Using OBS as a portable from multiple setups?

MisterT

New Member
Hello!

I am an advisor for a high school streaming club, where we stream all home events and games. We have 3 primary locations that we stream from, our theater, gym, and field. Each of these has their own specific setups, with the gym and field being near identical, and the theater being a slimmer version. We have very robust OBS installations with a few plugins. For our sports streaming, we have a fairly complex replay system that can handle 4 camera replays, we run advertising through a source with specific controls and scripts that run to switch scenes after an ad ends, and just generally a lot of complex setup to each streaming system.

I was wondering if there is a way to run OBS with all its included plugins, profiles, and settings (hotkeys especially important) on multiple machines, simultaneously when needed. We currently have the OBS installations local, and they pull files like stinger transitions, video ads, graphics, etc. from a connected OneDrive account.

If anyone has any ideas about this, or how to improve upon what we are doing, please let me know! We are in the down season and I'm looking for ways to make everything run just a tad smoother than it currently does.

Thanks!
 

AaronD

Active Member
Thousands of people run OBS simultaneously, each on their own machine. Why would your three be any different? Or are you running all of them simultaneously on just one machine?

If they're separate machines, then the only potential problems would be streaming simultaneously on a shared internet connection, and pulling things simultaneously from the same cloud account.

For the cloud account, it's much better to have everything local anyway. Download all that you're going to need beforehand, and play it locally. Problem solved for that one.

For the simultaneous streaming, that's just something that you're going to have to try. Run some representative test streams, either private or with content that your viewers would be okay with during the down season, and see how it actually works...or not as the case may be.
 

MisterT

New Member
I guess I'm meaning from a OneDrive based portable install, that is located on our OneDrive but downloaded to the machine. I guess I kind of answered that one already, if each machine has the cloud locally downloaded or synced, it shouldn't be a problem running 3 machines on the same "install" of OBS.

The files are synced through OneDrive before OBS uses them, so they are downloaded to the machine when they are being used, nothing gets pulled from the cloud while we are live.
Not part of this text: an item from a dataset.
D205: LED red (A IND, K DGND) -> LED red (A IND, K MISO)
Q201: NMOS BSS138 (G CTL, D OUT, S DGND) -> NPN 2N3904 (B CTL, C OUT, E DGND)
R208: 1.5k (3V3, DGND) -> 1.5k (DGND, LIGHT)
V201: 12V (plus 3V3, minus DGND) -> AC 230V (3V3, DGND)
The main thing I want to know is if it is possible to install all our plugins, sync the settings with hotkeys, sync the scripts that run in order to make the stream function as intended, that sort of thing. I don't want to have to change 3 different installations at 3 different locations every time that we make an update to some part of our stream if it is possible to do so.
 

AaronD

Active Member
Well, there's this thread, starting here, that might shed *some* light on it:
Essentially, OBS doesn't like something else writing to its settings folder, which includes another instance of itself. I would imagine that a cloud sync from another instance on another machine would also count as simultaneous?

The official solution is to run separate portable instances, for the purpose of keeping the settings separate while they're running. But if they're not simultaneous, according to the sync schedule (Close A, then Start B, *then* Sync A to B, is effectively still simultaneous), then you should be okay?

Also consider: if the sports and theater rigs are enough different, and they're synced, could someone optimize one in a way that wrecks the other?